My Kalulu – Prince, King and Slave was ‘written for boys . . . those clever, bright-eyed, intelligent boys, of all classes, who have begun to be interested in romantic literature, with whom educated fathers may talk without fear of misapprehension, and of whom friends are already talking as boys who have a promising future before them. These boys are the guests for whom I have provided a true Afric feast.’
The book was inspired by Kalulu himself, who had related stories about his African life to Stanley during their travels together. A fictitious Kalulu, several years older than Stanley’s young companion, became the central character in a fanciful story about a boy born into slavery who becomes a courageous king, encounters wild animals, explores the dark interior, participates in tribal battles, witnesses a kidnapping, engineers a heroic rescue and observes secret ceremonies.
My Kalulu was written to be read in cliff-hanging episodes, one thrilling chapter leading effortlessly to the next. It was based on incidents collected by Stanley as he walked across Africa in search of Livingstone and tales related by Kalulu. It was intended to be a blend of fact and fiction and ‘something lighter, fresher’ than his previous book. In his introduction, Stanley assures ‘those interested in Kalulu that some day, if I live, I shall attempt to take him back to his own country, through numberless adventures, incidents and scenes, in the hope that he shall enjoy his own again’. In the meantime, Stanley and Kalulu returned to England to await further instructions from Bennett.

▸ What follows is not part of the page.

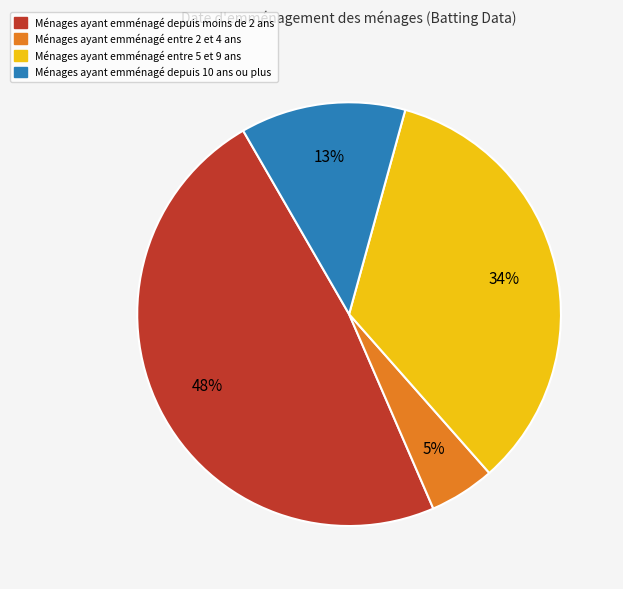

Is there a majority slice in this chart?

No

Weeks passed without word from the boss, but Stanley kept busy completing My Kalulu and making occasional visits to his mother in Wales, often taking a gift of an African curio or artefact to decorate her pub. In April 1873, he was again summoned to meet Bennett in Paris – the same city where the editor had famously given him the Livingstone mission. There was to be no repeat assignment of the same magnitude. At the Hotel des Deux Mondes, where Bennett had taken up residence, the editor ordered Stanley back to Spain on temporary cover until a story of importance broke. He informed Stanley that he was carefully monitoring events on Africa’s Gold Coast, where a despot king threatened to invade a neighbouring British protectorate. Bennett told Stanley that if the situation deteriorated and the British government decided to send military aid, the job was his. Stanley returned to London, put Kalulu into a boarding school run by an Anglican minister in Wandsworth and returned to Spain, its routine riots and revolutions – and waited.